Market

Keseriusan Kejagung Bongkar Korupsi Timah Rp271 Triliun Belum Terlihat


Publik perlu mengapresiasi tim pidana khusus (pidsus) Kejaksaan Agung (Kejagung) dalam membongkar korupsi timah yang merugikan negara Rp271 triliun. Tapi jangan puas dulu, masih banyak kelemahannya. 

Sudah ada 16 tersangka yang masuk pusaran korupsi tata niaga timah di wilayah Izin Usaha Pertambangan (IUP) PT Timah (Persero) Tbk periode 2015-2022.

Namun, Direktur Eksekutif Center of Energy and Resources Indonesia (CERI), Yusri Usman mengaku ada sedikit keganjilan. Ke-16 tersangka itu, terdiri dari direksi PT Timah Tbk periode 2016-2021 yakni MRPT, EE dan ALW. Serta sejumlah pengusaha pemilik smelter timah di kabupaten Bangka Belitung, yakni SG, MBG, HT,BY,RI,TN,AA,SP,RA, RL,TT, MH dan HL.

Menurut Yusri, Kejagung belum sepenuhnya mengurai serta menelusuri kasus ini secara mendalam. “Jika tim pidsus Kejagung serius menelusuri lebih dalam penerima manfaat dalam kasus korupsi timah ini, terapkan dong UU Tindak Pidana Pencucian Uang (TPPU).

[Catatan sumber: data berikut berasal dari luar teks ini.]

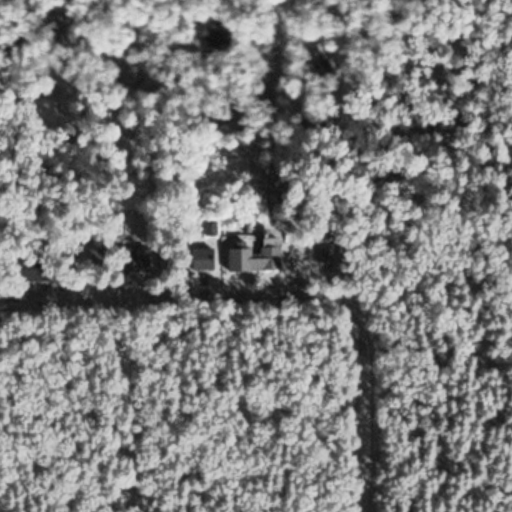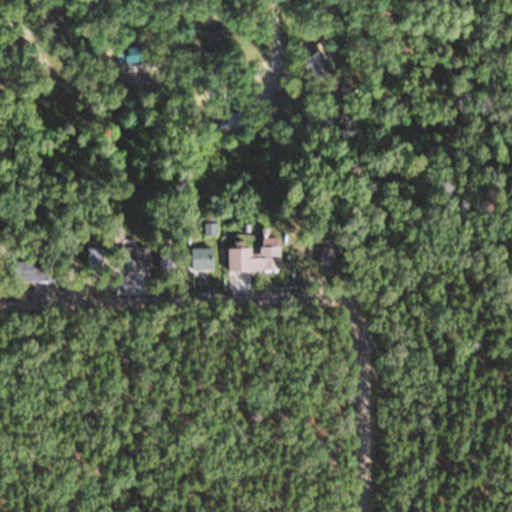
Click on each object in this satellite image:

Mungkin bisa jadi semakin banyak yang menjadi tersangkanya,” kata Yusri.

Jika merujuk pernyataan eks Direktur Utama PT Timah Tbk (2012- 2016), Sukrisno pada 22 Juni 2015, praktik tambang tambang timah liar sudah berlangsung puluhan tahun. Belum bisa dibendung hingga saat ini. Biasanya, para penambang liar itu punya pelindung alias beking, sehingga leluasa beroperasi.

“Berdasarkan keterangan mantan Dirut PT Timah dan berita yang berkembang di media serta temuan tim Pidsus Kejagung, maka dapat disimpulkan praktek tambang timah ilegal telah berlangsung jauh sebelum tahun 2015,” beber Yusri.

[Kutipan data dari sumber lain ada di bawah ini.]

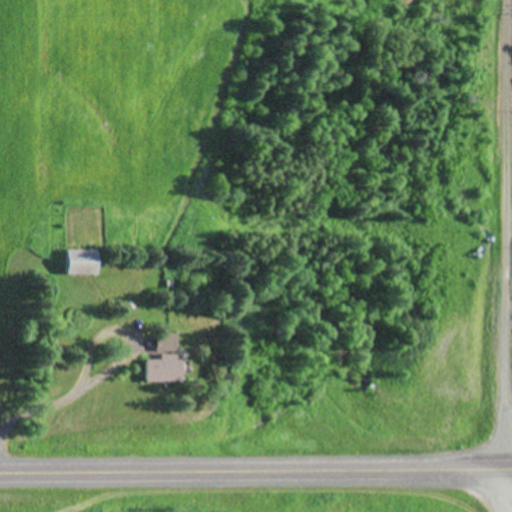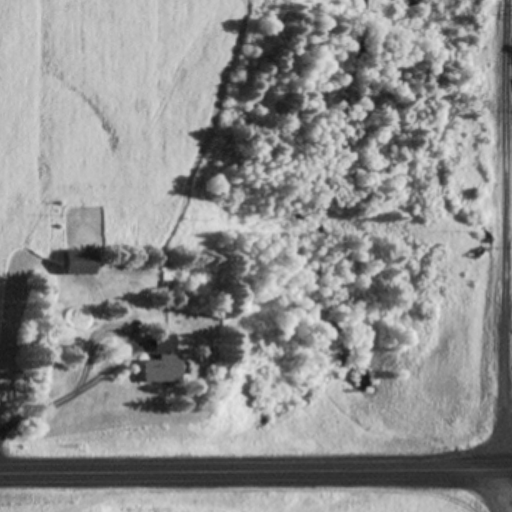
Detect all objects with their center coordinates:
crop: (509, 1)
crop: (106, 116)
road: (503, 256)
building: (73, 262)
building: (158, 343)
building: (156, 370)
road: (256, 468)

Kata Yusri, patut diduga praktik tambang ilegal timah, berlangsung sistemik, masif dan terstruktur dalam jangka waktu sekitar 15 tahun. Melibatkan oknum aparat penegak hukum dan aparat pengawasan dan aparat pemberi izin lintas instansi.

Mengingat tambang ilegal berada di IUP PT Timah Tbk, berada di darat dan laut, serta sebagian di APL (Areal Penggunaan Lainnya) dan kawasan hutan, maka DLHK Provinsi Babel, Ditjen Gakum KLHK dan Direkrur Teknik Lingkungan Ditjen Minerba KESDM yang membawahi Inspektur Tambang harus bertanggung jawab.

“Sehingga timbul pertanyaan mengapa Pidsus Kejagung hanya membatasi praktek ilegal tambang di PT Timah Tbk hanya mulai tahun 2015, bukan jauh sebelumnya atau setidak tidaknya mulai tahun 2004, agar tidak menimbulkan prasangka ada upaya melindungi orang tertentu atau tebang pilih,” ujar Yusri.

Jadi, tambah Yusri, nilai kerugian akibat kerusakan lingkungan yang disebutkan penyidik Pidsus berdasarkan perhitungan ahli dari IPB, sekitar Rp271 triliun, perlu dipertanyakan.

“Apakah akibat praktik penambangan timah ilegal sejak 2004, atau sejak 2015. Lalu, bagaimana cara membedakannya jika hanya dari analisa citra salelit saja,” pungkasnya.